Construction workers Danny Conca (left) and Brian Shelly hold an American Flag attached to the last steel beam, signed by members of the crews that helped build the tower, as it is hoisted 977 feet to the top of Four World Trade Center on June 25, 2012 in New York City. The trapezoidal glass and steel office building, which is designed as an architectural backdrop to the September 11 Memorial, is scheduled to open in 2013.
Construction at 4 World Trade Center finishes today.
On Monday, construction workers and officials are gathering with developer Larry Silverstein to see the tower's final steel beam signed and lifted up 977 feet and placed at the top of the building, the Associated Press reported.

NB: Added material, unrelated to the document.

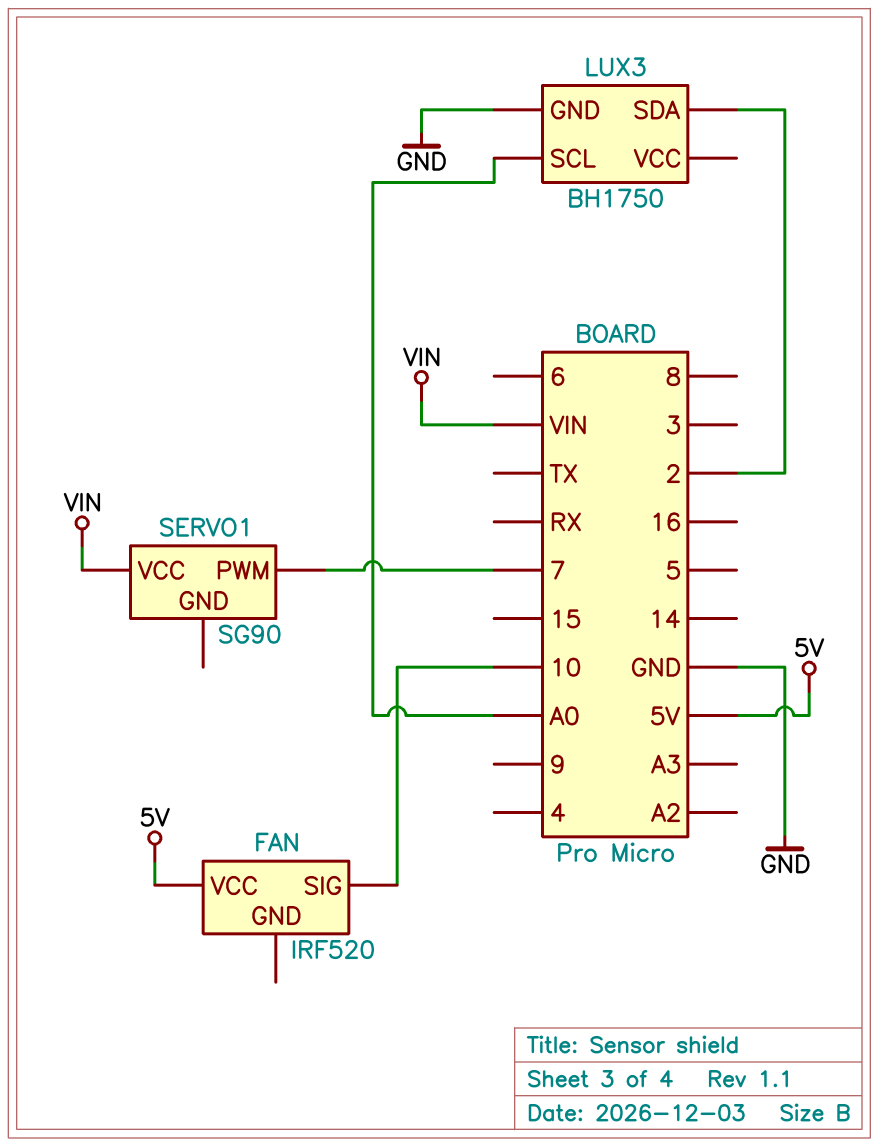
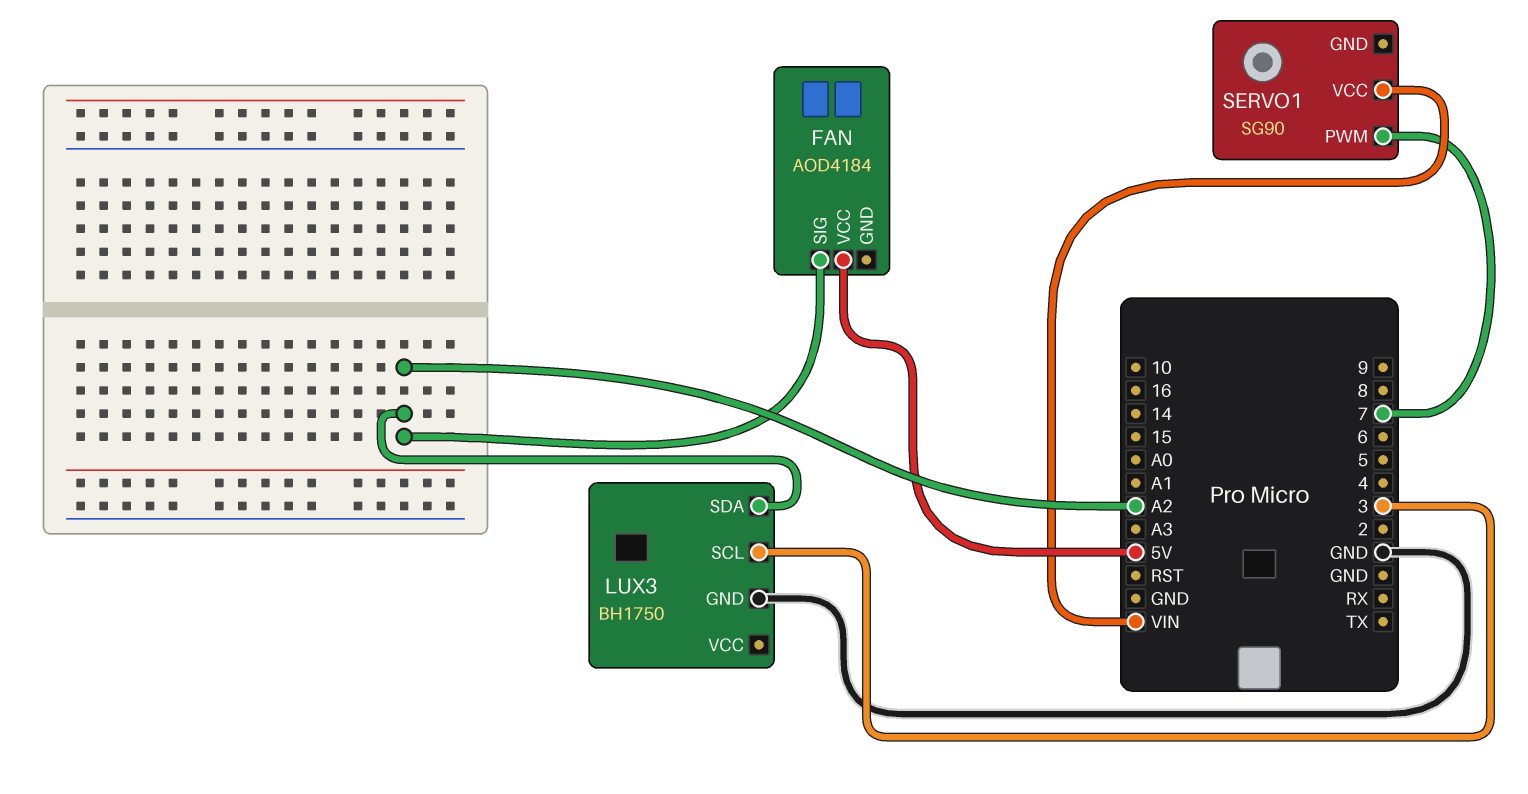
FAN: IRF520 -> AOD4184
FAN pin SIG: 10 -> A2
LUX3 pin SCL: A0 -> 3
LUX3 pin SDA: 2 -> A2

The 72-story, 2.3 million-square-foot building was designed by Fumihiko Maki and is due to open in the fall of 2013, Crain's New York.
The AP reported Tower 4 will be the first of the World Trade Center's structures to be completed on the 16-acre site since the 9/11 attacks.
But as Crain's wrote, while it may be the first, it is not the tallest.
More from GlobalPost: World Trade Center to become New York's tallest building
About a third of the offices will contain the headquarters of the Port Authority, which owns the trade center site.
The New York Times reported that most New Yorkers haven't heard of Tower 4 because its Japanese architects "deliberately designed their tower to be understated and deferential."
“We like the idea of the building dematerializing,” Osamu Sassa, the project architect told the Times.